(Extracted data entries)
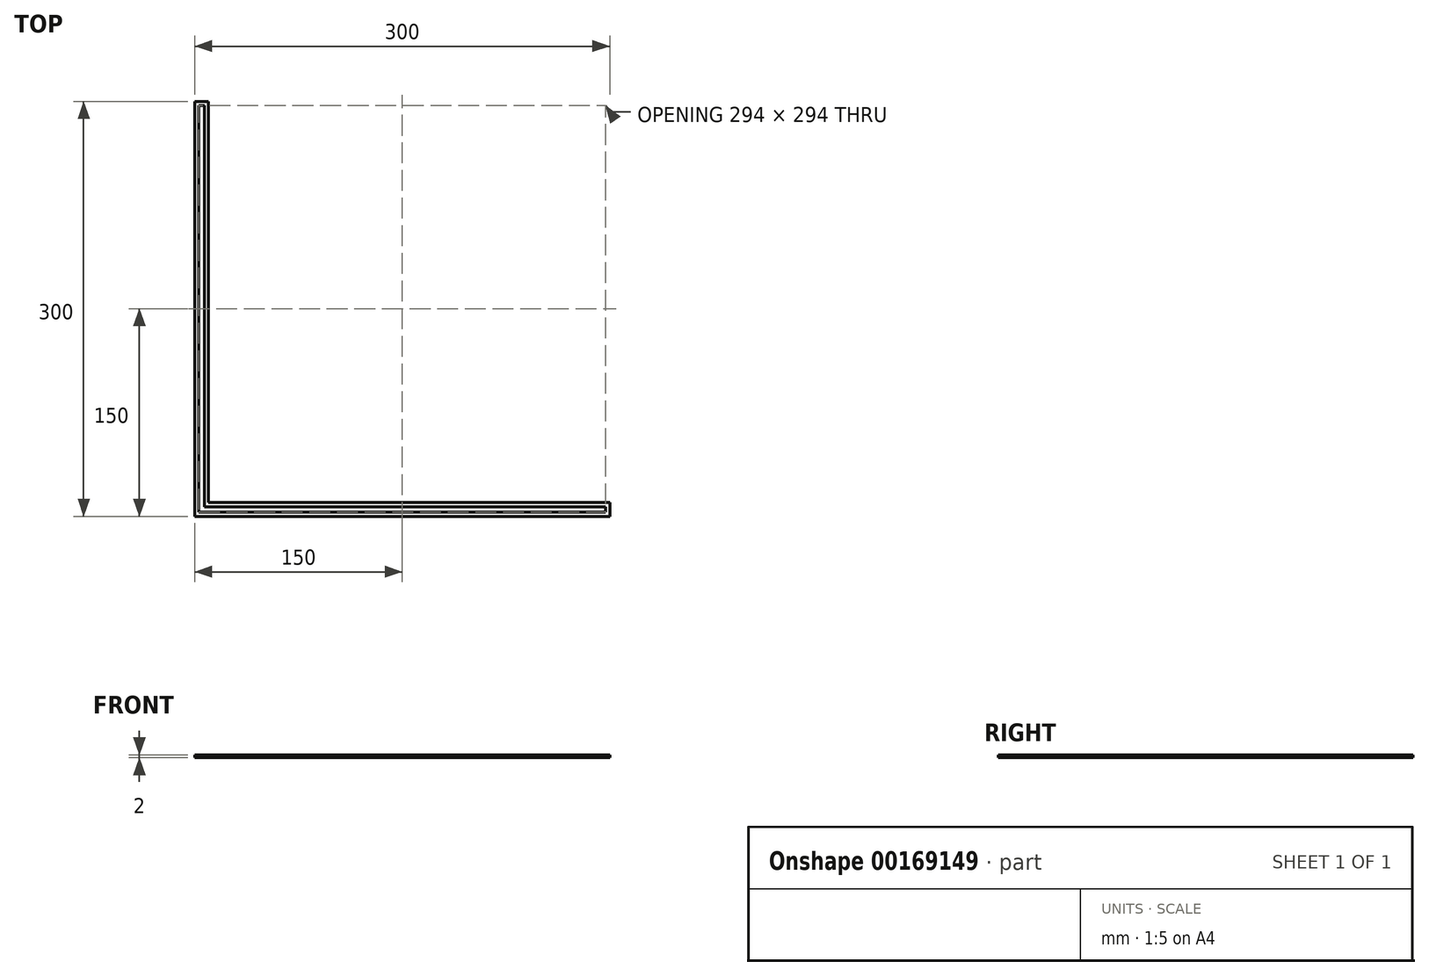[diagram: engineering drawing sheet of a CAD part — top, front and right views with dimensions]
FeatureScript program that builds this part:
annotation { "Feature Type Name" : "Feature", "Feature Type Description" : "" }
export const myFeature = defineFeature(function(context is Context, id is Id, definition is map)
    precondition{}
    {
        {
            var Q0;
            Q0=qCreatedBy(makeId("Top.planeOp"),FACE);
            var sketch = newSketch(context, id + "F0", { "sketchPlane" : qUnion([Q0])});
            skLineSegment(sketch, "E0.bottom", {"start": v(0, 0) * mm, "end": v(10, 0) * mm});
            skLineSegment(sketch, "E0.top", {"start": v(0, 300) * mm, "end": v(10, 300) * mm});
            skLineSegment(sketch, "E0.left", {"start": v(0, 0) * mm, "end": v(0, 300) * mm});
            skLineSegment(sketch, "E0.right", {"start": v(10, 10) * mm, "end": v(10, 300) * mm});
            skLineSegment(sketch, "E1.bottom", {"start": v(0, 0) * mm, "end": v(300, 0) * mm});
            skLineSegment(sketch, "E1.top", {"start": v(10, 10) * mm, "end": v(300, 10) * mm});
            skLineSegment(sketch, "E1.left", {"start": v(0, 0) * mm, "end": v(0, 10) * mm});
            skLineSegment(sketch, "E1.right", {"start": v(300, 0) * mm, "end": v(300, 10) * mm});
            skLineSegment(sketch, "E2.0", {"start": v(7, 7) * mm, "end": v(297, 7) * mm});
            skLineSegment(sketch, "E2.1", {"start": v(3, 297) * mm, "end": v(7, 297) * mm});
            skLineSegment(sketch, "E2.2", {"start": v(3, 3) * mm, "end": v(3, 297) * mm});
            skLineSegment(sketch, "E2.3", {"start": v(7, 7) * mm, "end": v(7, 297) * mm});
            skLineSegment(sketch, "E2.4", {"start": v(3, 3) * mm, "end": v(297, 3) * mm});
            skLineSegment(sketch, "E2.5", {"start": v(297, 3) * mm, "end": v(297, 7) * mm});
            skSolve(sketch);
        }
        {
            var Q0;
            Q0=qSketchRegion(id+"F0",true);
            extrude(context, id + "F1", {"entities" : qUnion([Q0]), "depth" : 2 * mm});
        }
    });
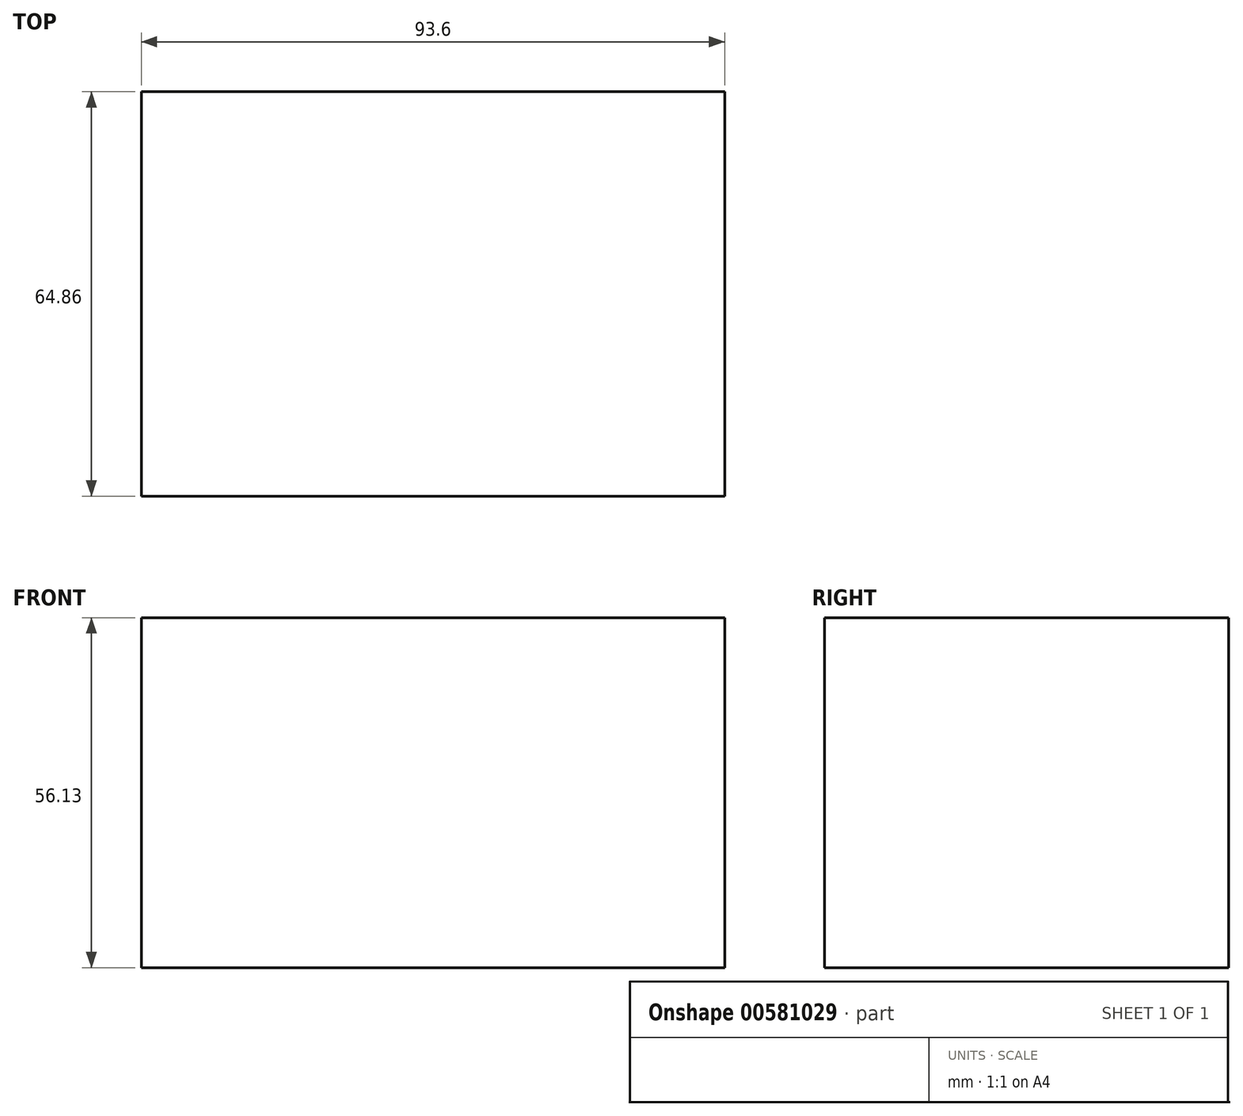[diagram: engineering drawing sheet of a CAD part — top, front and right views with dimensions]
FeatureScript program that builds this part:
annotation { "Feature Type Name" : "Feature", "Feature Type Description" : "" }
export const myFeature = defineFeature(function(context is Context, id is Id, definition is map)
    precondition{}
    {
        {
            var Q0;
            Q0=qCreatedBy(makeId("Top.planeOp"),FACE);
            var sketch = newSketch(context, id + "F0", { "sketchPlane" : qUnion([Q0])});
            skLineSegment(sketch, "E0.bottom", {"start": v(-46.8, -32.43) * mm, "end": v(46.8, -32.43) * mm});
            skLineSegment(sketch, "E0.top", {"start": v(-46.8, 32.43) * mm, "end": v(46.8, 32.43) * mm});
            skLineSegment(sketch, "E0.left", {"start": v(-46.8, -32.43) * mm, "end": v(-46.8, 32.43) * mm});
            skLineSegment(sketch, "E0.right", {"start": v(46.8, -32.43) * mm, "end": v(46.8, 32.43) * mm});
            skPoint(sketch, "E0.middle", {"position": v(0, 0) * mm});
            skSolve(sketch);
        }
        {
            var Q0;
            Q0 = qSketchRegion(id + "F0", true);
            extrude(context, id + "F1", {"entities" : qUnion([Q0]), "oppositeDirection" : true, "depth" : 56.13 * mm, "offsetDistance" : 25.4 * mm});
        }
    });
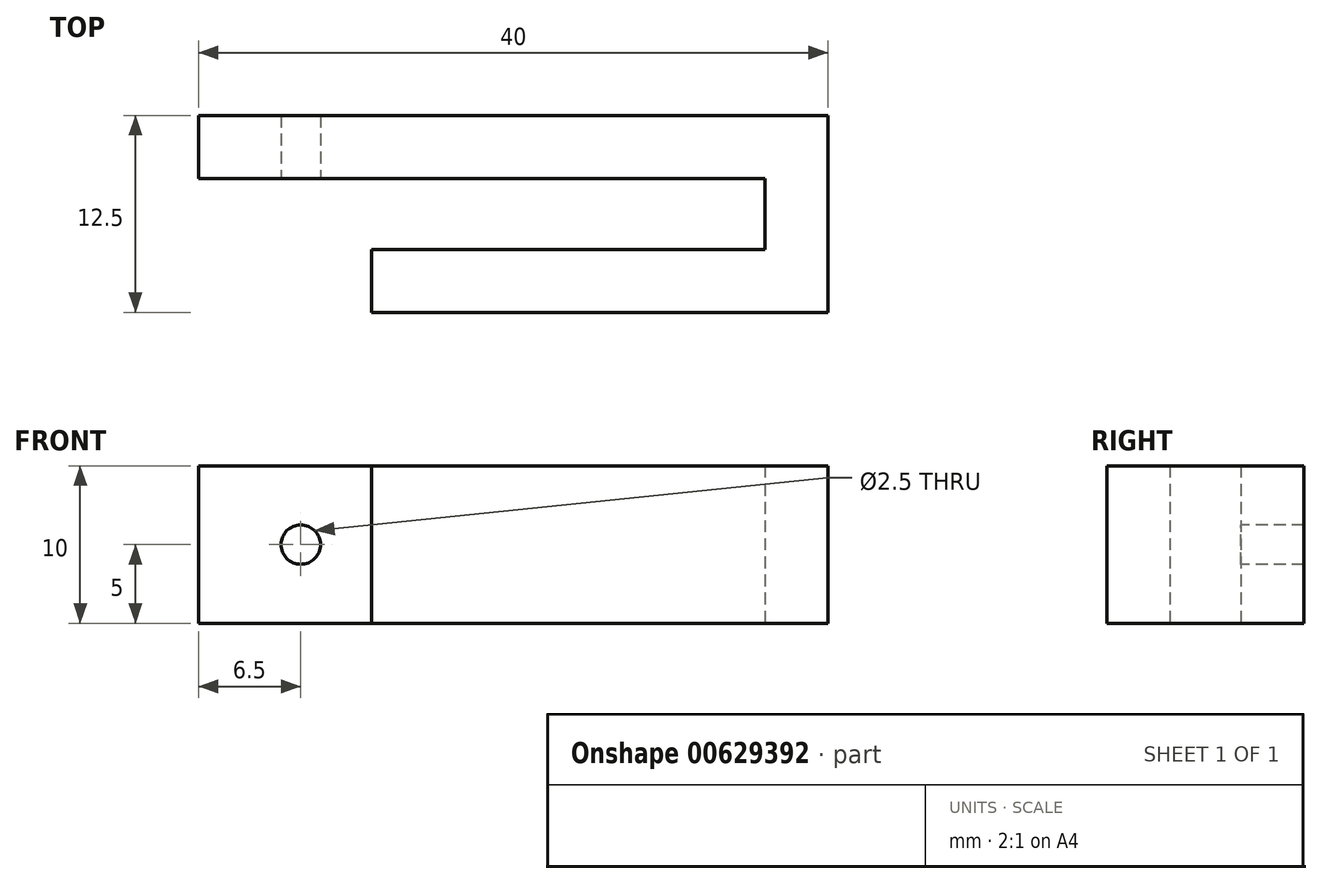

Exercise:
Which lines in the rows above contain the string "entities"? Return each of them in full.

Written solution:
            extrude(context, id + "F1", {"entities" : qUnion([Q0]), "depth" : 2 * mm});
            extrude(context, id + "F1", {"entities" : qUnion([Q0]), "oppositeDirection" : true, "depth" : 56.13 * mm, "offsetDistance" : 25.4 * mm});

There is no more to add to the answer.